FRA Managers Carolyn Hodgson and Michelle Zhao recently attended the Financial Intelligence & Information Sharing Working Group (FIIS WG) 2019 Fall Symposium in New York City. The event covered relevant Financial Intelligence (FININT) topics, including protection of critical financial infrastructure, prevention of fraud, and obstruction of terror finance and money laundering. Below are some of their key takeaways from the event.
- Regarding transparency, the UK is leading an international campaign to change beneficial ownership transparency by 2023. The EU is requiring all member states to register beneficial owners.
- In relation to Money Laundering and “nesting”, financial havens are changing from traditional countries such as Switzerland. There is a trend towards financial havens locations in larger countries, such as China or Russia, or places with relaxed controls.
- In the realm of cryptocurrency, countries are starting to mine their own coins (for example Russia, North Korea, and China) which is not illegal. However they are also creating their own blockchains, which makes it even more challenging to trace. The main cryptocurrency concern is Bitcoin, though Monero could be the next threat. Monero advertises itself as privacy-focused cryptocurrency that cannot be tracked or traced.
- Cryptocurrencies are currently designated as commodities by the US government which effects what legal actions can and cannot be taken against cryptocurrency transactions. However, as more markets begin to recognize cryptocurrency as a legitimate currency, this could change and would affect enforcement actions available against this type of activity.
- For financial institutions, it is important to consider proliferation implications, especially with regards to any sort of North Korea nexus. For KYC on-boarding purposes, it is important to recognize your customers’ line of business and whether that line of business includes strategic goods. Another consideration to put into practice at the time of customer on-boarding is the use of more than just the sanctioned list for screening. It is also important to look to other sources, both domestic and foreign lists, e.g., US BIS list.
- With respect to “government nesting”, sanctioned entities go through “rogue” government entities before reaching the clearing bank. The shareholders of such government entities are usually hidden and challenging to identify during the due diligence process, such as the state-owned-enterprises in China.

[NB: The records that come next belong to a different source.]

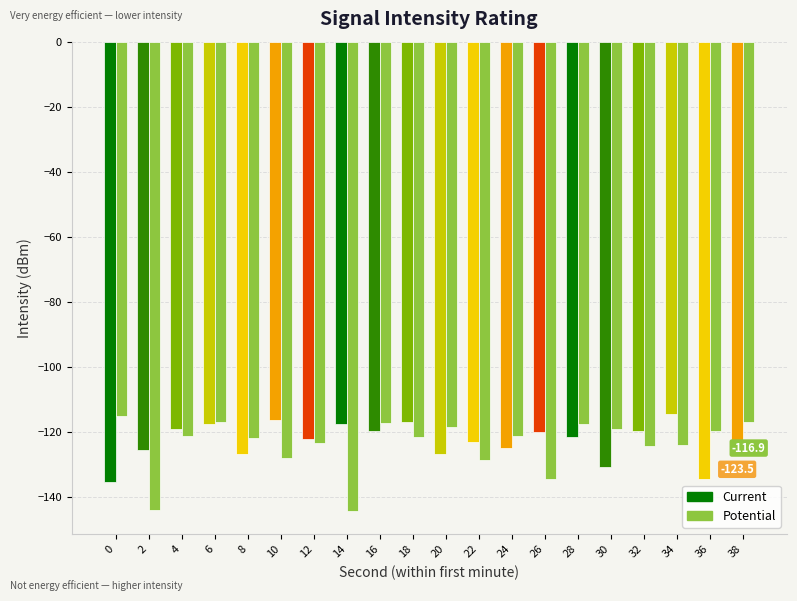

Reading right to left, extract all data points from this chart.

Current: 38=-123.5	36=-134.6	34=-114.4	32=-119.7	30=-130.6	28=-121.5	26=-120.1	24=-124.9	22=-123.1	20=-126.8	18=-116.8	16=-119.7	14=-117.5	12=-122.3	10=-116.3	8=-126.6	6=-117.7	4=-119.0	2=-125.4	0=-135.5
Potential: 38=-116.9	36=-119.8	34=-124.1	32=-124.4	30=-119.0	28=-117.5	26=-134.4	24=-121.3	22=-128.5	20=-118.5	18=-121.4	16=-117.3	14=-144.2	12=-123.4	10=-128.0	8=-121.7	6=-117.0	4=-121.3	2=-143.9	0=-115.2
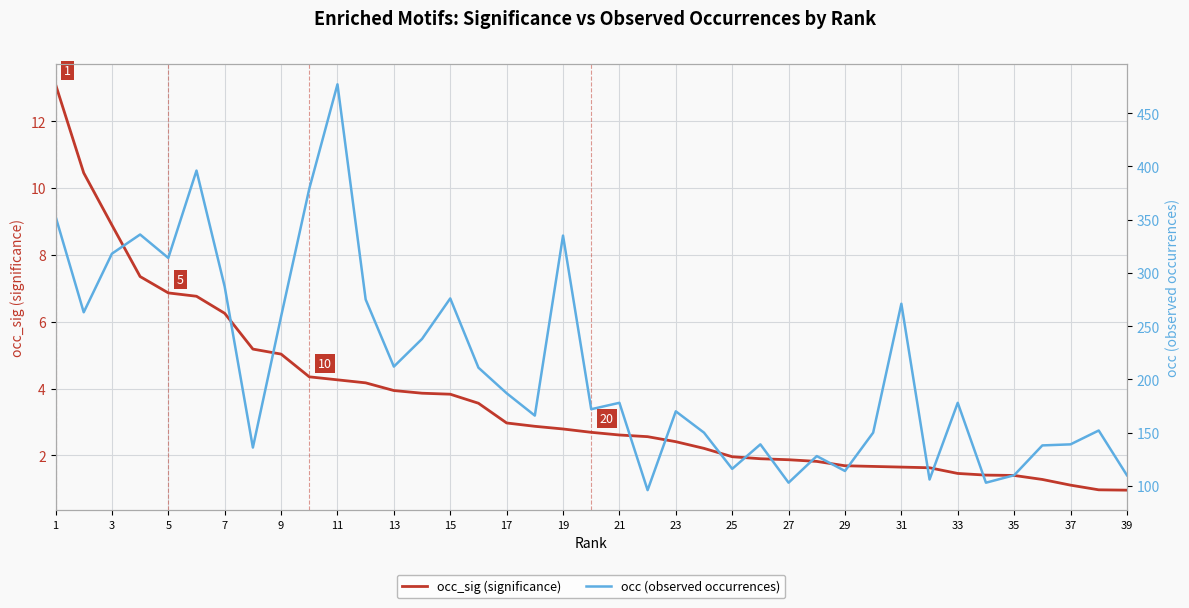

Reading left to right, transcribe all the data shown in this chart.

occ_sig (significance): 13.1	10.4	8.9	7.3	6.9	6.8	6.2	5.2	5.0	4.3	4.3	4.2	3.9	3.9	3.8	3.6	3.0	2.9	2.8	2.7	2.6	2.6	2.4	2.2	2.0	1.9	1.9	1.8	1.7	1.7	1.6	1.6	1.5	1.4	1.4	1.3	1.1	1.0	1.0
occ (observed occurrences): 353.0	263.0	318.0	336.0	314.0	396.0	287.0	136.0	259.0	379.0	477.0	275.0	212.0	238.0	276.0	211.0	187.0	166.0	335.0	172.0	178.0	96.0	170.0	150.0	116.0	139.0	103.0	128.0	114.0	150.0	271.0	106.0	178.0	103.0	110.0	138.0	139.0	152.0	110.0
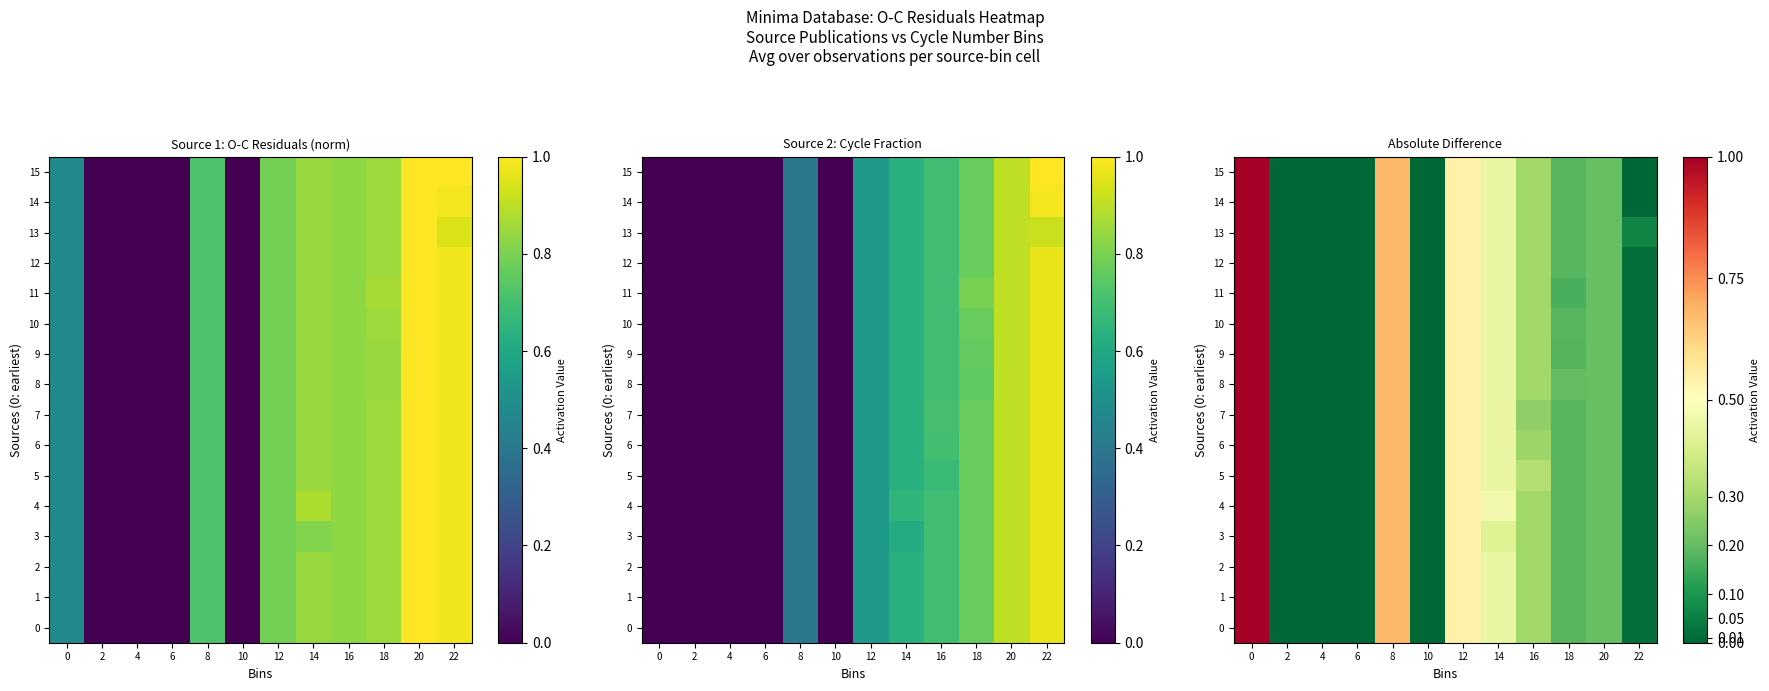

Which series has the largest total across all categories?

row_13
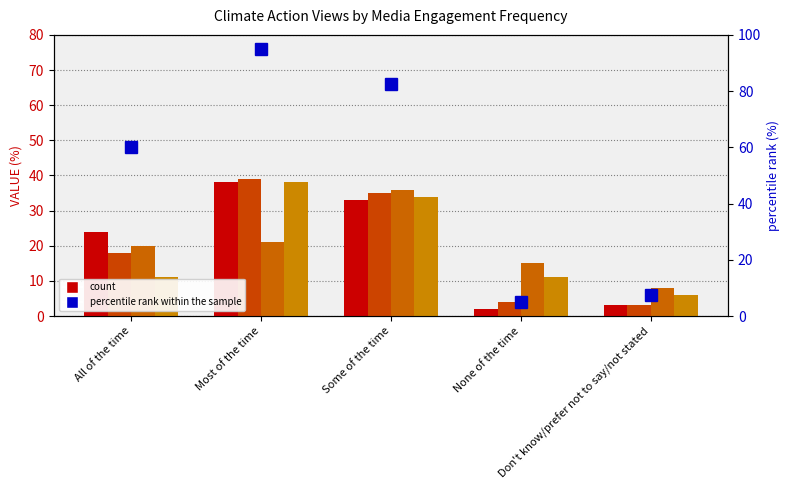

Where is There is still time to act and improve nearest to the value 20?

All of the time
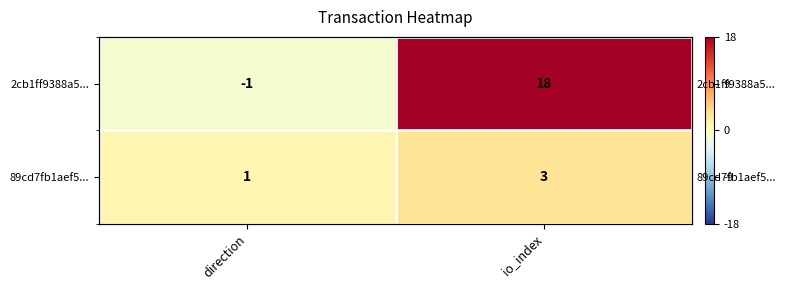

Rank the series at io_index from highest to lowest value.

2cb1ff9388a5..., 89cd7fb1aef5...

- Some typical indicators of money laundering schemes include unnecessary confidentiality, encrypted communication, routing through opaque financial havens, delays, transactions in odd currencies, transactions with odd counterparties or unnecessary complications.
- Since some of the Bitcoin Automated Teller Machines (BTMs) don’t require identification and only need a phone number and an email address, they have become the favored tools of bad actors. BTMs at airports, universities, coffee shops, shopping malls are high risk targets. Bad actors can even own or operate their own BTMs.